Author: Drew Carter, Currents Studio Director, H. Hendy Associates
While human resources may be the first and last point of contact for staff, a healthy HR function can actively engage teams to maintain and improve valuable and expensive resources. But as companies become more savvy about how to physically organize their people to facilitate better communication — which results in more effective teams and better outcomes — HR remains sequestered.
Like nesting dolls, HR teams are often contained in their own suite, with individuals in private offices and visual barriers that prohibit passersby to see through. Typically, this is done in the spirit of protecting confidential materials or to provide a private place where people feel they can speak.
While well-intended, a subdued energy in the HR suite telegraphs a closed personality, rather than an open one. HR doesn’t often feel inviting. There is no amount of messaging that can overcome these nonverbal cues. And when there is such a mismatch, positive messaging can be interpreted as disingenuous. Do we have to choose between privacy and openness? Spoiler: No, we don’t.
In my work creating spaces that drive integration and high performance, I’ve learned that the
most innovative corporate human resources departments have great programs and understand
their role in helping to establish and foster the desired culture of the organization. They know
when to support, when to lead, when to mentor and when to apply controls. These are qualities
that can only coexist successfully in a culture of community and trust.
Here are five ways to use settings and nonverbal cues to promote trust and active engagement
between staff and HR.
1. Stand Together
It is important to provide space and tools that support what HR professionals are doing.
Historically, this has been done in ways that create a class divide between HR and the people
they support. Workspace standards such as the number of offices, sizes or workstations are
often different for HR than the rest of the organization. Workplaces are evolving, but people are
afraid to break the tradition in HR.
Instead of isolating HR pros in rows of workstations with high panels, privacy screens and
dedicated printers, create bullpens for working groups in HR. This cluster of workspaces
ensures privacy for the group, space for them to collaborate when needed and dedicated tools
like a printer or a team office for calls or counseling.
Instead of extra-large private offices containing separate conferences tables for HR leaders,
ditch the traditional desk. Design personal workspaces to accommodate additional visitors and
equip them with tools, such as a wireless display, to view materials and connect to meetings.
2. Invite People In
Even for those with private offices, rooms designated for conference calls, interviews,
counseling and terminations are common and necessary. These rooms are typically idle for a
fair amount of the work week, so invite other teams to use them. Use technology to manage
booking and reserve blocks of time for HR pros to guaranty them access.
3. Be Where The People Are
Put HR into the mix. For a financial services company we worked with in Southern California,
the entrance to the HR space was built so that it shared a connection to the central break area,
which functioned more like how a great room does in a home. Part coffee bar, part lounge, it is a
central gathering point, a place where people get information and connect.

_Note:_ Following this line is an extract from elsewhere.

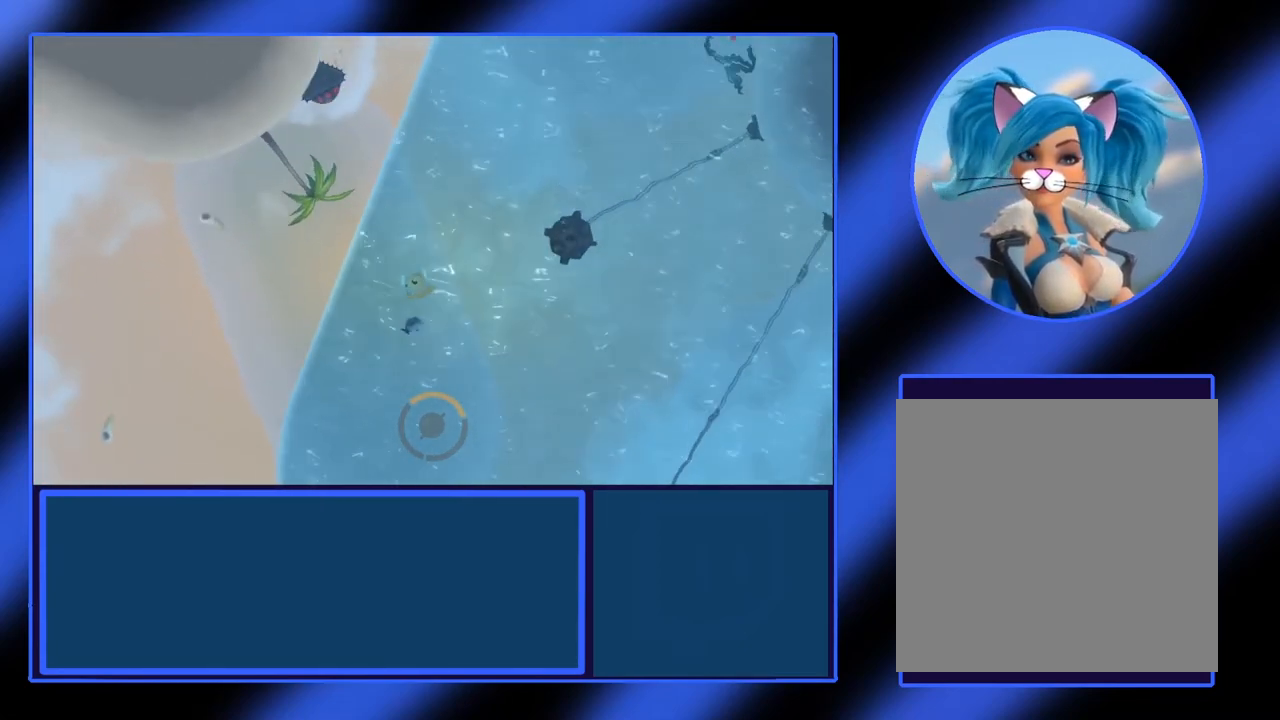
{"buttons": [], "left_stick": "center", "events": [[217, "A", "down"], [267, "left_stick", "left"], [467, "left_stick", "center"], [500, "A", "up"]]}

Natural migration patterns can bring people closer to HR and foster better casual and
professional relationships without being intrusive or disruptive. And more importantly, sighting
someone by HR in a setting like this is no longer unusual or fodder for gossip.
If you seat a staff member or applicant in a rigid chair in a drab, windowless room, the meeting
or interview will start out rigid and drab. The physical posture you put a person in sets the tone
for the interaction. It takes special effort to overcome. Start by removing the barriers of a table
between HR and applicants. Make seating and meeting spaces comfortable.
The best advice I’ve ever received for interviewing candidates is just to get them to open up and
talk. They will tell you everything you need to know about whether they are a fit. Consider an
interview room with a view to the outside, seated on small sofas in an L shape, with a coffee
table. A physically comfortable environment enables unguarded interactions.
5. User Experience
Making HR a more approachable and comfortable place has many downstream effects. For
staff, this can promote higher standards of communication, willingness to learn, better managers
and a workforce that actively supports and participates in the culture and success of a company.
As a major touch point for people external to the organization, HR can be strategically
positioned to enhance the public perception of a company.